- Synapse Films DVD cover
- Directed by: Dusty Nelson
- Screenplay by: Dusty Nelson
- Based on: Snuff by William H. Mooney
- Produced by: Pasquale Buba John Harrison (as John S. Harrison Jr.)
- Starring: Joseph F. Pilato; Susan Chapek; John Harrison; Bernard McKenna; Debra Gordon; Tom Savini;
- Cinematography: Carl Augenstein (as Carl E. Augenstein) Toni Semple (as Toni Semple-Nelson)
- Edited by: Pasquale Buba
- Music by: John Harrison
- Production companies: Image Works International Harmony
- Release date: November 9, 1979 (premiere);
- Running time: 84 minutes
- Country: United States
- Language: English
- Budget: $55,000 (estimated)

= Effects (film) =

Effects (also released as The Manipulator) is an American horror film directed by Dusty Nelson. The film premiered on November 9, 1979, but did not receive a wide release until October 2005, when it received an official DVD release by Synapse Films. It features make-up effects by horror FX legend Tom Savini, who also appears in the film.

== Plot ==
The film centers on a filmmaker (John Harrison) who is making a low budget horror film in rural Pennsylvania. Over the course of filming, the cinematographer (Joseph Pilato) and a female gaffer (Susan Chapek) begin to enter into a romantic relationship. Unbeknownst to them, the film's director is secretly making a snuff documentary with an unwilling cast and crew.

== Cast ==
- Joseph Pilato as Dominic Salvucci (credited as "Joseph F. Pilato")
- Susan Chapek as Celeste
- John Harrison as Lacey Bickel
- Bernard McKenna as Barney/Arthur
- Debra Gordon as Rita/Mona
- Tom Savini as Nicky

== Production ==
In the behind-the-scenes documentary After Effects on the Synapse DVD, the three principal filmmakers involved - Dusty Nelson, Pasquale Buba, and John Harrison - discuss the film's evolution. They had met while working at a television station in Pittsburgh and later apprenticed under horror filmmaker George A. Romero on his 1977 film Martin. Using that film as an inspiration, they started an LLC and raised $55,000 from family and friends to fund the film.

== Release ==
The film received its world premiere at the Kings Court theater in Pittsburgh on November 9, 1979. Following this premiere, the film was signed for distribution to International Harmony and received limited distribution.

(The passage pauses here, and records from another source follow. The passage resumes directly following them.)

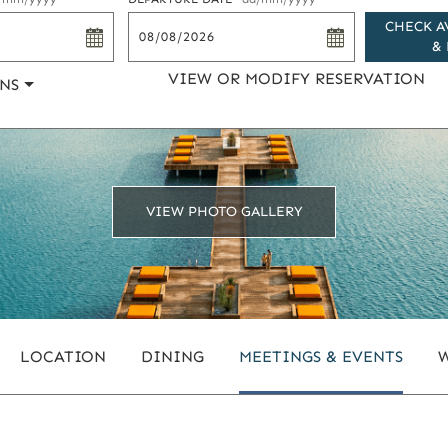
CHECK A
& 
VIEW OR MODIFY RESERVATION
NS
VIEW PHOTO GALLERY
LOCATION
DINING
MEETINGS & EVENTS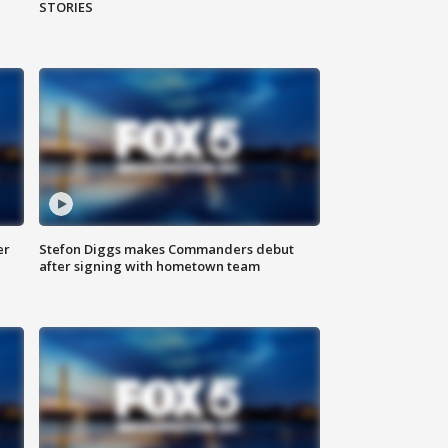
STORIES
er
Stefon Diggs makes Commanders debut
after signing with hometown team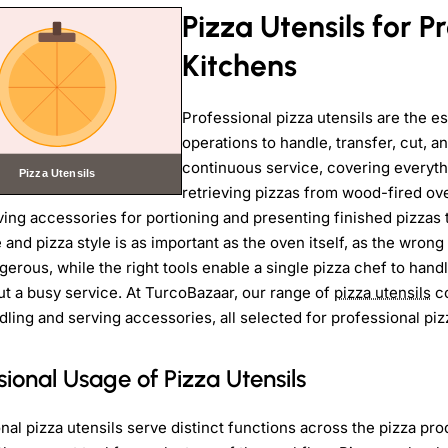
Pizza Utensils for P
Kitchens
Professional pizza utensils are the es
operations to handle, transfer, cut, a
continuous service, covering everyth
retrieving pizzas from wood-fired ove
ving accessories for portioning and presenting finished pizzas 
 and pizza style is as important as the oven itself, as the wrong
erous, while the right tools enable a single pizza chef to hand
t a busy service. At TurcoBazaar, our range of
pizza utensils
co
dling and serving accessories, all selected for professional piz
sional Usage of Pizza Utensils
nal pizza utensils serve distinct functions across the pizza pr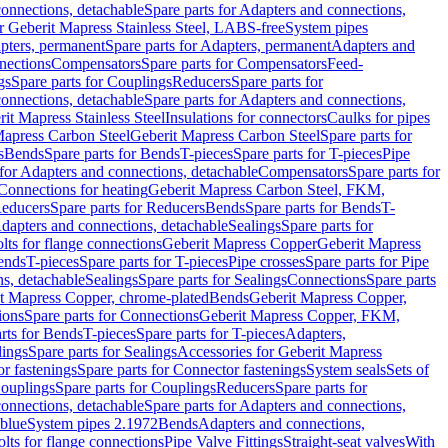
onnections, detachable
Spare parts for Adapters and connections,
or Geberit Mapress Stainless Steel, LABS-free
System pipes
pters, permanent
Spare parts for Adapters, permanent
Adapters and
nections
Compensators
Spare parts for Compensators
Feed-
gs
Spare parts for Couplings
Reducers
Spare parts for
onnections, detachable
Spare parts for Adapters and connections,
rit Mapress Stainless Steel
Insulations for connectors
Caulks for pipes
Mapress Carbon Steel
Geberit Mapress Carbon Steel
Spare parts for
s
Bends
Spare parts for Bends
T-pieces
Spare parts for T-pieces
Pipe
 for Adapters and connections, detachable
Compensators
Spare parts for
 Connections for heating
Geberit Mapress Carbon Steel, FKM,
educers
Spare parts for Reducers
Bends
Spare parts for Bends
T-
Adapters and connections, detachable
Sealings
Spare parts for
olts for flange connections
Geberit Mapress Copper
Geberit Mapress
Bends
T-pieces
Spare parts for T-pieces
Pipe crosses
Spare parts for Pipe
ns, detachable
Sealings
Spare parts for Sealings
Connections
Spare parts
t Mapress Copper, chrome-plated
Bends
Geberit Mapress Copper,
ions
Spare parts for Connections
Geberit Mapress Copper, FKM,
rts for Bends
T-pieces
Spare parts for T-pieces
Adapters,
lings
Spare parts for Sealings
Accessories for Geberit Mapress
r fastenings
Spare parts for Connector fastenings
System seals
Sets of
ouplings
Spare parts for Couplings
Reducers
Spare parts for
onnections, detachable
Spare parts for Adapters and connections,
blue
System pipes 2.1972
Bends
Adapters and connections,
olts for flange connections
Pipe Valve Fittings
Straight-seat valves
With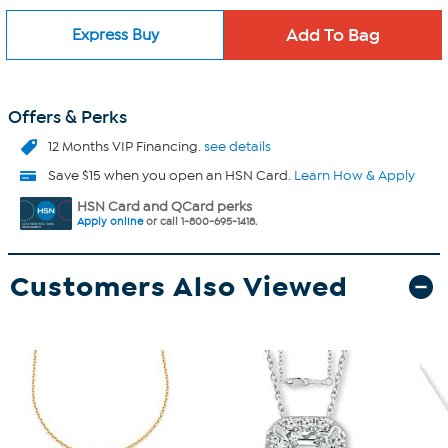
Express Buy
Offers & Perks
12 Months VIP Financing.
see details
Save $15 when you open an HSN Card.
Learn How & Apply
HSN Card and QCard perks
Apply online
or call 1-800-695-1418.
Customers Also Viewed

According to director Nelson, the film purportedly screened at the Sundance Film Festival, which at the time was known as US Film Festival. Effects later screened at Three Rivers Film Festival in 2011.

After its 2005 Synapse Films release, Effects was picked up by the American Genre Film Archive for a new 4K transfer from the original film print in 2017, and received a release on Blu-ray and a limited theatrical re-release.